Return the data below exactly, please, but drop the pictures.

**Records shown:**
Content starts

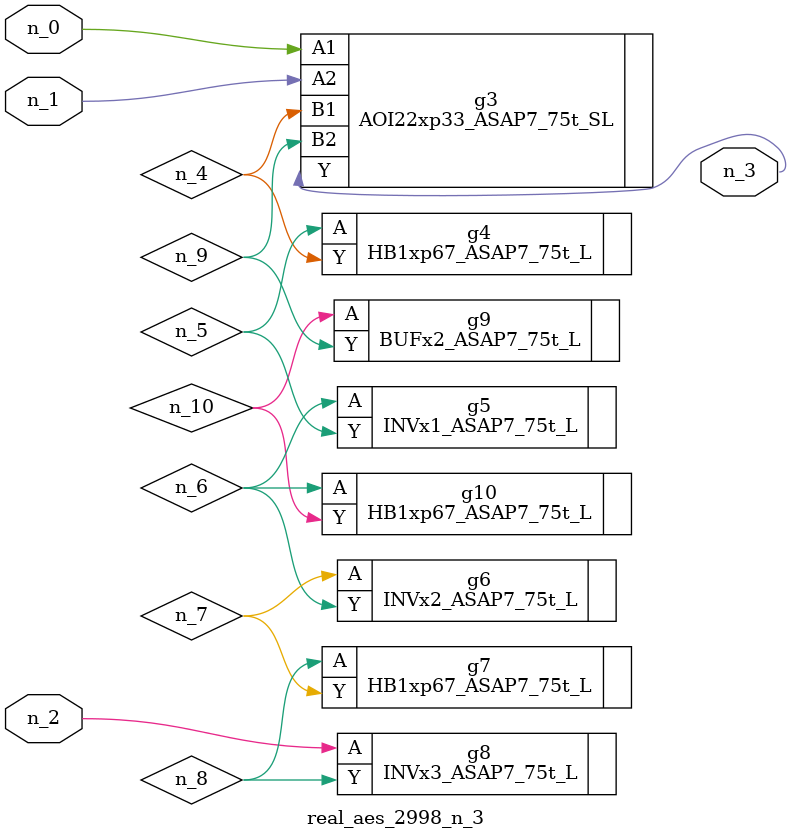
<source format=v>
module real_aes_2998_n_3 (n_0, n_2, n_1, n_3);
input n_0;
input n_2;
input n_1;
output n_3;
wire n_4;
wire n_5;
wire n_7;
wire n_9;
wire n_6;
wire n_8;
wire n_10;
AOI22xp33_ASAP7_75t_SL g3 ( .A1(n_0), .A2(n_1), .B1(n_4), .B2(n_9), .Y(n_3) );
INVx3_ASAP7_75t_L g8 ( .A(n_2), .Y(n_8) );
HB1xp67_ASAP7_75t_L g4 ( .A(n_5), .Y(n_4) );
INVx1_ASAP7_75t_L g5 ( .A(n_6), .Y(n_5) );
HB1xp67_ASAP7_75t_L g10 ( .A(n_6), .Y(n_10) );
INVx2_ASAP7_75t_L g6 ( .A(n_7), .Y(n_6) );
HB1xp67_ASAP7_75t_L g7 ( .A(n_8), .Y(n_7) );
BUFx2_ASAP7_75t_L g9 ( .A(n_10), .Y(n_9) );
endmodule
</source>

Content ends

**Solution:**
<source format=v>
module real_aes_2998_n_3 (n_0, n_2, n_1, n_3);
input n_0;
input n_2;
input n_1;
output n_3;
wire n_4;
wire n_5;
wire n_7;
wire n_9;
wire n_6;
wire n_8;
wire n_10;
AOI22xp33_ASAP7_75t_SL g3 ( .A1(n_0), .A2(n_1), .B1(n_4), .B2(n_9), .Y(n_3) );
INVx3_ASAP7_75t_L g8 ( .A(n_2), .Y(n_8) );
HB1xp67_ASAP7_75t_L g4 ( .A(n_5), .Y(n_4) );
INVx1_ASAP7_75t_L g5 ( .A(n_6), .Y(n_5) );
HB1xp67_ASAP7_75t_L g10 ( .A(n_6), .Y(n_10) );
INVx2_ASAP7_75t_L g6 ( .A(n_7), .Y(n_6) );
HB1xp67_ASAP7_75t_L g7 ( .A(n_8), .Y(n_7) );
BUFx2_ASAP7_75t_L g9 ( .A(n_10), .Y(n_9) );
endmodule
</source>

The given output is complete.